Hacker News new | ask | show | jobs
by heegemcgee 2960 days ago
Overall, i would say "using email for system tasks considered harmful". I have worked several devops / sysadmin jobs where my inbox took weeks to tame with filters because of rampant abuse of automated system emails.

Every alert should be actionable. And email doesn't have good reliability or timeliness - it can take hours for me to get a push notification on my phone that there is email, and in the evenings, i really shouldn't be looking at email at all. So we should be using a proper alert system via SMS (pagerduty is pretty great for this, but i also like twilio, and amazon SNS is just fine too).

More germaine to the topic at hand: I'd recommend a) setting up log monitors with Nagios, or Zabbix, or your favorite tool. You want to regex match on certain strings in the log file, like "Deadlock" or "out of memory". Pass that alert on to your monitoring system and get a proper, actionable alert.
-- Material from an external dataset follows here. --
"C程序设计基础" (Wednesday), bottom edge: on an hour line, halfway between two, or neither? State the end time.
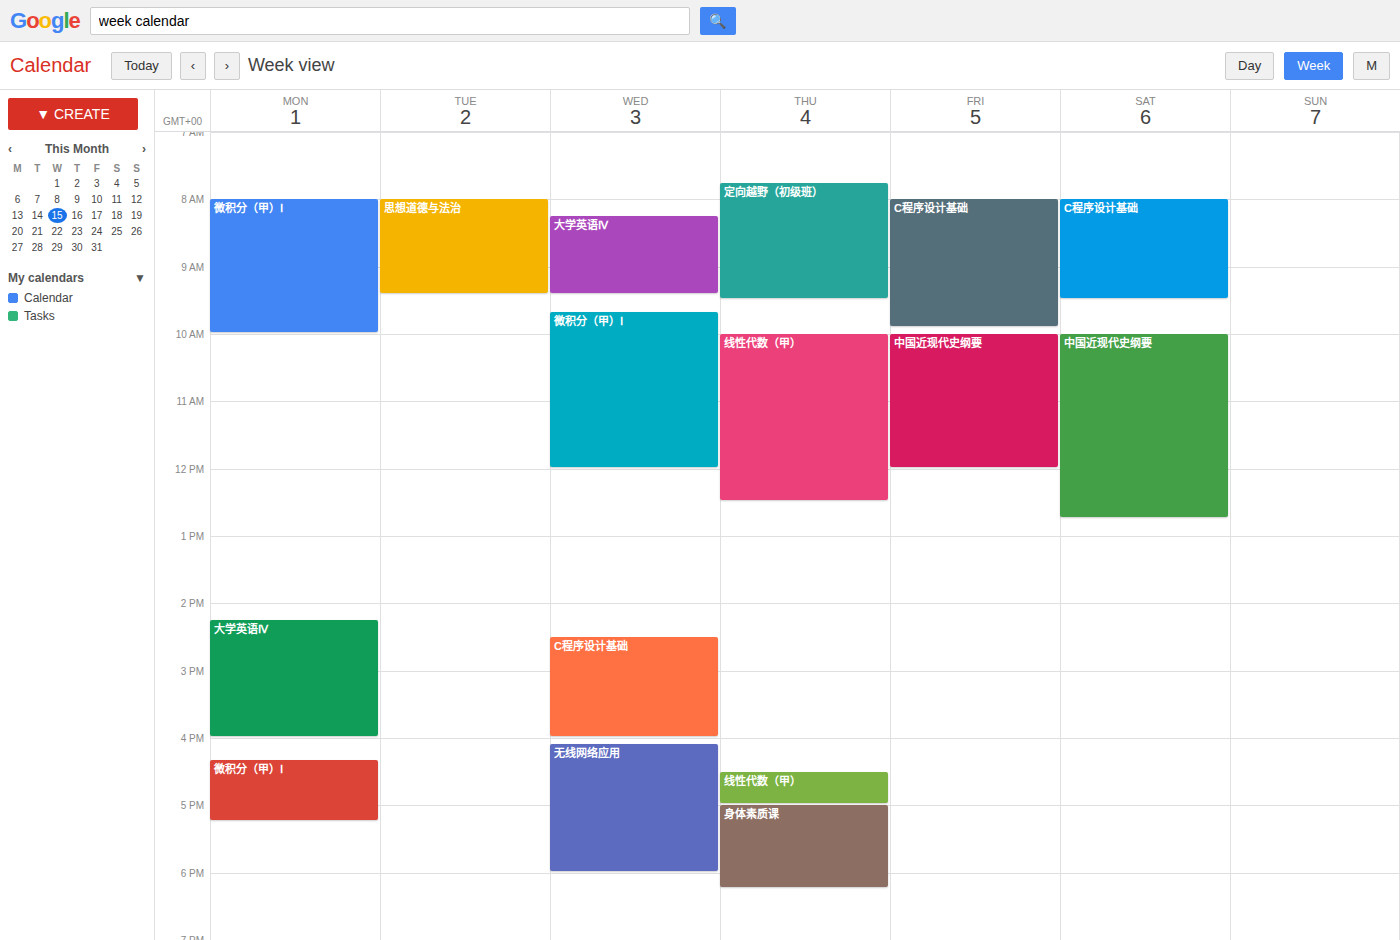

And b), aggregating the logs. As far as convenient access, i'd recommend Graylog (or ELK or Splunk) if you have more than a handful of nodes. This makes it easy to search through logs or review them without signing into all those nodes. You can also push them over to Amazon Cloudwatch Logs for archival and rudimentary search.

2 comments

> Every alert should be actionable.

How do you know the difference between "everything is working properly" and "the logging and/or monitoring has stopped working"?

Who will watch the watchmen, right? :D It's a real concern. Personally, i have a monitoring agent running, and then i have the config management agent (puppet) validate that the monitoring agent is running.

And what Dewey said is absolutely right - you can monitor the code / service itself through health checks. In the case of a reports service, perhaps your monitor asks the API for a very small report. Or you could implement a special endpoint / controller that calls on the core code. I recently implemented a monitor that emulates a typical user session, logging in, performing popular tasks, and logging out. If any step in that process has an error, i get an alert with the step listed, and i instantly have some idea of where things are jammed. In this manner, i don't need to have pre-defined log monitors for specific errors; i can catch novel error types by virtue of exercising the code and watching for the expected responses - 200 in the header, ability to perform tasks that are only available on login, checking for certain strings in the response, etc.

You instrument your code instead of just logging. To see that your metric export is working you can regularly export a simple value and check for it’s existence.
I just made it get the job done and email was the easiest way to do it. Also, I get emails pretty quickly, there isn't even a delay of 5 minutes.

Thanks for the concern :)